Nas próximas publicações, abordaremos algumas implicações práticas e a estruturação de produtos, serviços e negócios que as pesquisas econômicas de nossa casa de análises Ivisix Research tem produzido e implementado com nossos clientes nos últimos anos – atendendo assim, aos que nos pediram para demonstrar na prática o que conceituamos e instrumentalizamos na teoria.

Notas:

[1] O Modelo de Administração por Indicadores de Sustentabilidade (MAIS) é uma solução desenvolvida pela Ivisix Research Ltda. que deu origem ao projeto da startup Dextron Technologies , a ser explicado em outro artigo da nossa série aqui no LinkedIn.

[2] Em função de um trabalho extenso de releitura e reflexão sobre a evolução do conceito da Sustentabilidade e suas aplicações práticas – combinadas com discussões internas com o nosso time de especialistas associados, mentores e colaboradores com os quais temos revisitado a Teoria Econômica nascida na Era da Economia Industrial, começamos a usar internamente a expressão Economia Regenerada ou Economia da Regeneração em lugar da expressão Economia Sustentável. Em uma oportunidade futura daremos luz aos argumentos técnicos que nos têm levado ao uso de tal expressão, mas por enquanto considere-a como um sinônimo do entendimento comum sobre a Economia Sustentável.

[3] Uma descrição detalhada da área da Economia da Regulação ou Regulatory Economics está disponível, com referências de pesquisas neste link da Wikipedia em Inglês.

[4] Uma explicação detalhada de cada um desses e outros instrumentos hoje usados nos estudos da Economia Climática, vai muito além do espaço desse artigo, mas todos podem ser pesquisados em qualquer bom Manual de Microeconomia atualizado nos últimos anos. Mas citamos rapidamente, de forma simplificada, em Economia, uma caixa de Edgeworth é uma maneira de representar várias distribuições de recursos, apresentada por Francis Edgeworth em Mathematical Psychics: Um Ensaio sobre a Aplicação da Matemática às Ciências Morais em 1881; o Teorema de Ronald Coase (prêmio Nobel de Economia) foi formulado no paper The Problem of Social Costs publicado no The Journal of Law & Economics, 3 em outubro de 1960; enquanto o chamado Imposto de Alfred Pigou está proposto em The Economics of Welfare, publicado pela Universidade de Cambridge.

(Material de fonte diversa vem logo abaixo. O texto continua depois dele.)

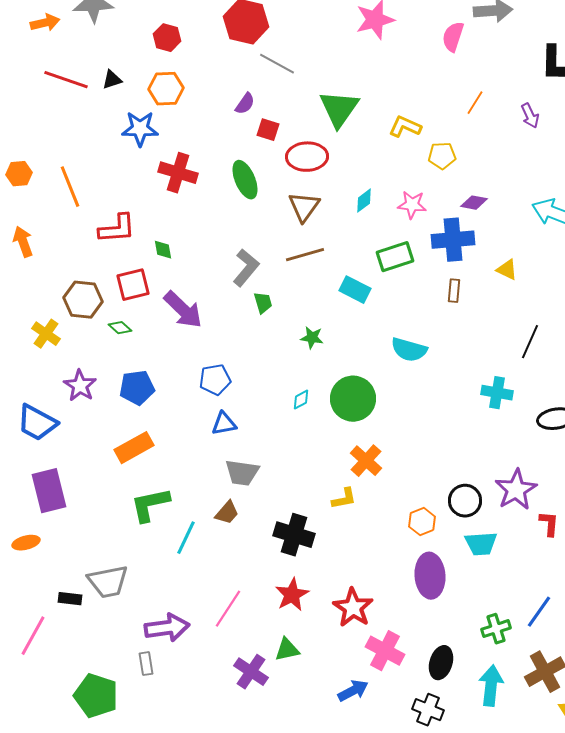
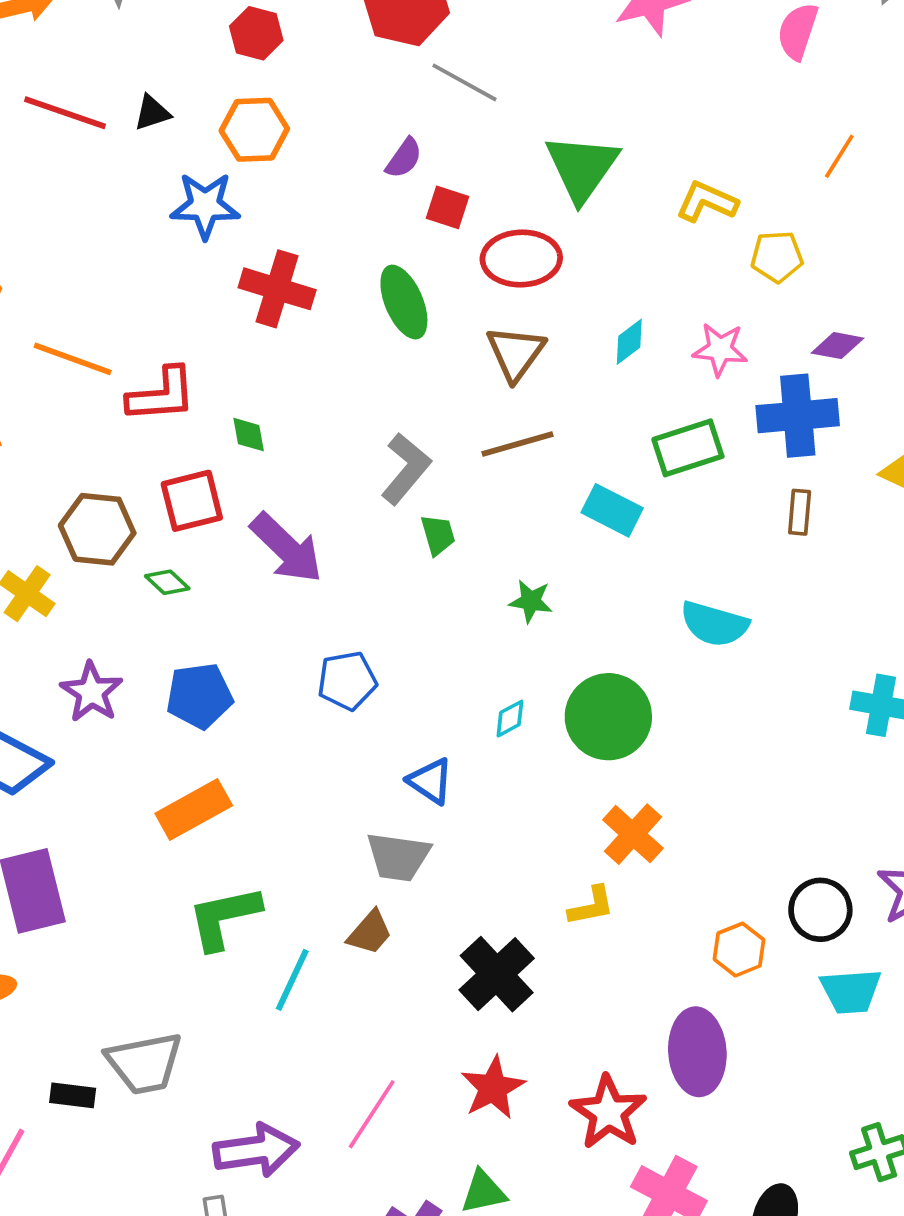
orange line: (70, 187) -> (73, 359), moved, turned -48
blue triangle: (224, 424) -> (430, 781), moved, turned 44
black cross: (294, 535) -> (497, 974), turned 30
purple ellipse: (430, 576) -> (697, 1052), moved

[5] O PRODES é uma base de dados passível de consulta pública com polígonos de incrementos de desmatamento e outras informações da vegetação nos biomas brasileiros, integrante da plataforma Terrabrasilis que reúne dados oficiais do Governo Brasileiro.

[6] Por dispensar muitas vezes o valor de florestas nativas não manejadas em empresas onde tais valores mostrariam-se expressivos se assim fossem registradas, as demonstrações contábeis no Brasil de tais casos, podem não estar atingindo o objetivo do Relatório Contábil-Financeiro de propósito geral previsto em legislação. A Ivisix Research desenvolveu um conjunto de soluções a partir de proposições de membros do Comitê de Práticas Contábeis para a correção desta e outras falhas nos registros contábeis.

Referências:

  • a) Nordhaus, William D. – The spirit of green: the economics of collisions and contagions in a crowded world – New Jersey: Princeton University Press, 2021.
  • b) Samuelson, Paul A. & Nordhaus, William D. – Economia – 19ª Edição – Porto Alegre: AMGH, 2012.